** Selected excerpt **
--- START ---

Phenotyping with Natural Language Processing

I’m interested in using NLP for automatic diagnosing, this is a hard problem where usually there is a lack of labels, therefore unsupervisde phenotyping methods such as UNITE are highly attractive and generalize well across ddatasets. Additionally, I’m interested in using natural language to discover patters behind psychiatric behavior.

Automated ICD coding via unsupervised knowledge integration (UNITE), Aaron Sonabend W., Winston Cai, Yuri Ahuja, Ashwin Ananthakrishnan, Zongqi Xia, Sheng Yu, Chuan Hong. International Journal of Medical Informatics, 2020.

We developed an unsupervised knowledge integration (UNITE) algorithm to automatically assign phenotype codes for a specific disease by analyzing clinical narrative notes via semantic relevance assessment. UNITE has substantially better performance than unsupervised methods like topic models, and the performance is consistent across different electronic medical records (EMR) systems, which is often an issue with deep learning models. It also requires no human annotation of labels which makes it robust to bias often found within EMR systems.

Integrating questionnaire measures for transdiagnostic psychiatric phenotyping using word2vec, Aaron Sonabend W., Amelia M. Pellegrini, Stephanie Chan, Hannah E. Brown, James N. Rosenquist, Pieter J. Vuijk, Alysa E. Doyle, Roy H. Perlis , Tianxi Cai. PLOS ONE, 2020.

--- END ---

** Required action **
Decide whether each statement below agrees with the text on phenotyping with natural language processing, answering yes or no and quoting the words of the text that settle it. 1. UNITE needs human annotation of labels. 2. UNITE performs consistently across different electronic medical records systems. 3. The paper on transdiagnostic psychiatric phenotyping using word2vec appeared in PLOS ONE.

Collected data
--- START ---

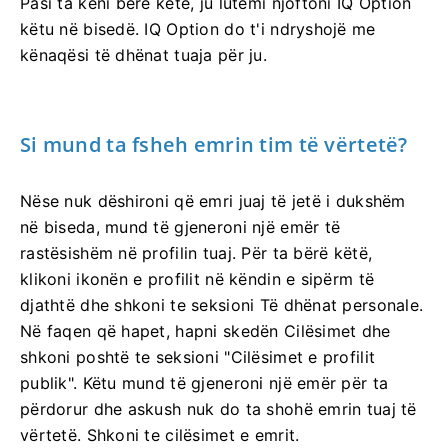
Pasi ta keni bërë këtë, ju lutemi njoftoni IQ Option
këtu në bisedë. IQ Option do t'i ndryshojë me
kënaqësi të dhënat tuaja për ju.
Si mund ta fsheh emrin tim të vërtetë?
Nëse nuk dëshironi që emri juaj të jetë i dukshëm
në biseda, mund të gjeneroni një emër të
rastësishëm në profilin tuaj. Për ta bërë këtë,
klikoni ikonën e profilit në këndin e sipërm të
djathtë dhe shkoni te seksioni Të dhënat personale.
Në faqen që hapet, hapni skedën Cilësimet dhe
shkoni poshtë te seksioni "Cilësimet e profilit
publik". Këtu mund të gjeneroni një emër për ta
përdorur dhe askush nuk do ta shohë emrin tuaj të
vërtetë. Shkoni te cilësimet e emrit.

--- END ---
--- START ---

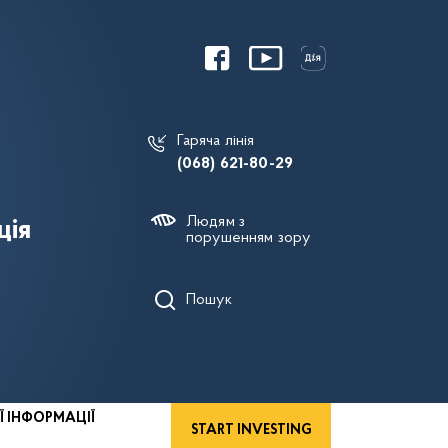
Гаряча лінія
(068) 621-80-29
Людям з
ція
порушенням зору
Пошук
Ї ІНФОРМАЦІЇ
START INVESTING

--- END ---
--- START ---

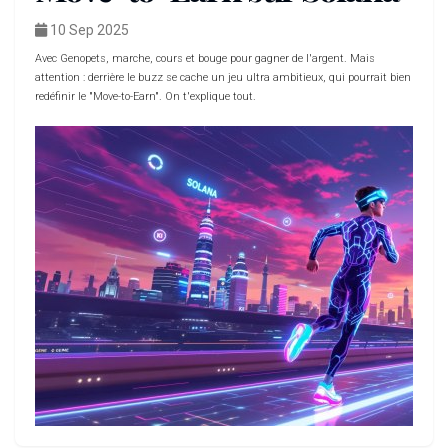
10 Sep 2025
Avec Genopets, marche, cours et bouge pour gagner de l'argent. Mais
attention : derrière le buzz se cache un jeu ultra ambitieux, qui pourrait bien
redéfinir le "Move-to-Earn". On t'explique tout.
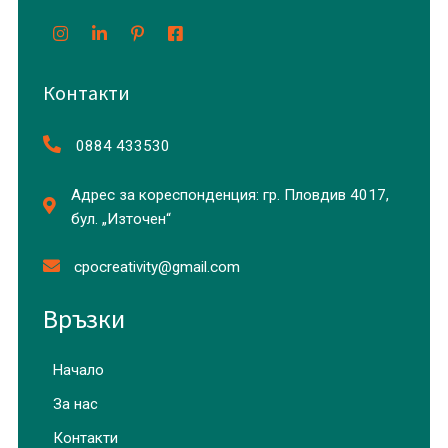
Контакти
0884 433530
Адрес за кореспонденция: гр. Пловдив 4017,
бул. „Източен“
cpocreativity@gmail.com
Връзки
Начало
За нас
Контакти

--- END ---

** Exercise solution **
1. No: "It also requires no human annotation of labels"
2. Yes: "the performance is consistent across different electronic medical records (EMR) systems"
3. Yes: "PLOS ONE, 2020."